-- Action item --
In the copy of the lines below, leave out pictures and print everything else exactly.

[[ Record excerpts open ]]

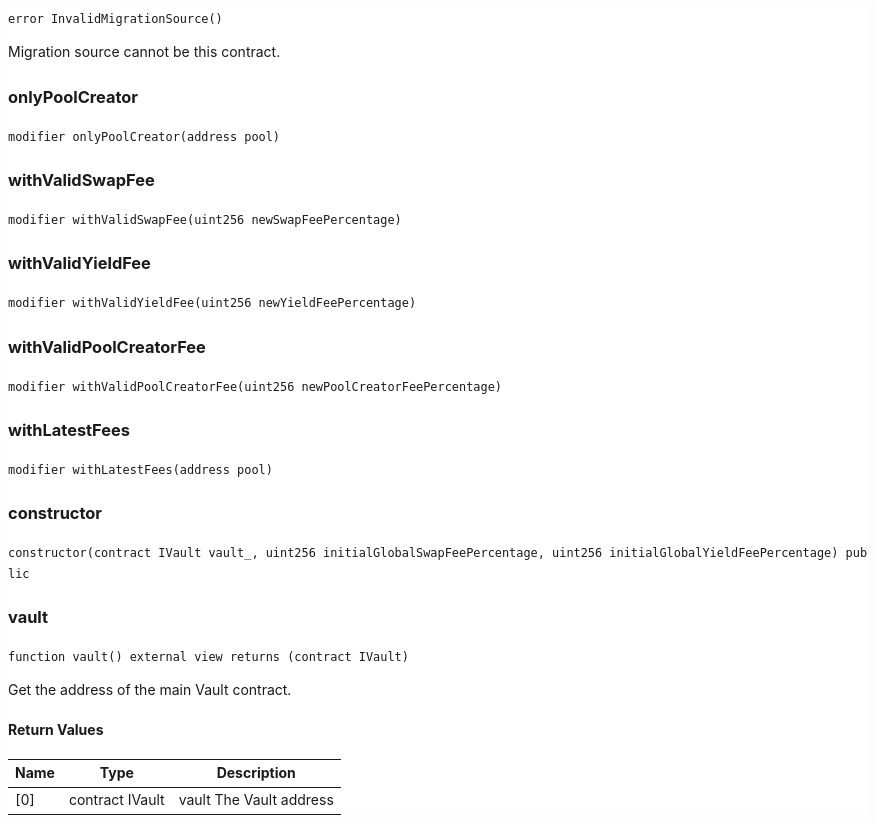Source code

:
 ```solidity
error InvalidMigrationSource()
```

Migration source cannot be this contract.

### onlyPoolCreator

```solidity
modifier onlyPoolCreator(address pool)
```

### withValidSwapFee

```solidity
modifier withValidSwapFee(uint256 newSwapFeePercentage)
```

### withValidYieldFee

```solidity
modifier withValidYieldFee(uint256 newYieldFeePercentage)
```

### withValidPoolCreatorFee

```solidity
modifier withValidPoolCreatorFee(uint256 newPoolCreatorFeePercentage)
```

### withLatestFees

```solidity
modifier withLatestFees(address pool)
```

### constructor

```solidity
constructor(contract IVault vault_, uint256 initialGlobalSwapFeePercentage, uint256 initialGlobalYieldFeePercentage) public
```

### vault

```solidity
function vault() external view returns (contract IVault)
```

Get the address of the main Vault contract.

#### Return Values

| Name | Type | Description |
| ---- | ---- | ----------- |
| [0] | contract IVault | vault The Vault address |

[[ Record excerpts closed ]]

-- Exercise output --
Source code

:
 ```solidity
error InvalidMigrationSource()
```

Migration source cannot be this contract.

### onlyPoolCreator

```solidity
modifier onlyPoolCreator(address pool)
```

### withValidSwapFee

```solidity
modifier withValidSwapFee(uint256 newSwapFeePercentage)
```

### withValidYieldFee

```solidity
modifier withValidYieldFee(uint256 newYieldFeePercentage)
```

### withValidPoolCreatorFee

```solidity
modifier withValidPoolCreatorFee(uint256 newPoolCreatorFeePercentage)
```

### withLatestFees

```solidity
modifier withLatestFees(address pool)
```

### constructor

```solidity
constructor(contract IVault vault_, uint256 initialGlobalSwapFeePercentage, uint256 initialGlobalYieldFeePercentage) public
```

### vault

```solidity
function vault() external view returns (contract IVault)
```

Get the address of the main Vault contract.

#### Return Values

| Name | Type | Description |
| ---- | ---- | ----------- |
| [0] | contract IVault | vault The Vault address |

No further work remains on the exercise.